During the epic Red Circle nightclub shootout, the first gun John draws in the Russian bathhouse is his backup pistol that he carries in the small of his back, a Glock 26, the abbreviated, subcompact version of the Glock 17 and Glock 19 pistols. He uses it until he gets a moment to draw his primary firearm.
The second film, John Wick: Chapter 2, sees the character trade in his German pistols for an Austrian model, sort of. Once John gets to Italy, he goes shopping at the SoSommolier’shop, a front for an organization-affiliate gun dealer. Wick chooses a highly customized Glock 34, specifically, the TTI Combat Master Package model from Taran Tactical Innovations. He also carries a custom TTI Glock 26 as his backup gun once again.
But one of the underrated and coolest gunfights in the second movie is the Glock-hopping gunfight. Wick walks into the lion’s den armed with nothing but a Kimber 1911 with one 7-round magazine.
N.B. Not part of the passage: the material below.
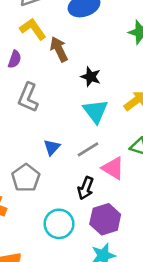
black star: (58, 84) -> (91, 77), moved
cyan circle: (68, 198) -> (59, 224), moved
It runs dry fast, but not before he takes out several bad guys and grabs one of their fully-loaded Glock 17s.
They all have Glock 17s, and that’s how the whole gunfight goes. Wick stacks bodies until a Glock runs dry, then he picks up another one. It’s over-the-top hilarious and deeply badass.
While Wick uses several Glocks in the third movie, his primary firearm is the uber customized TTI STI 2011 Combat Master pistol in 9mm Major.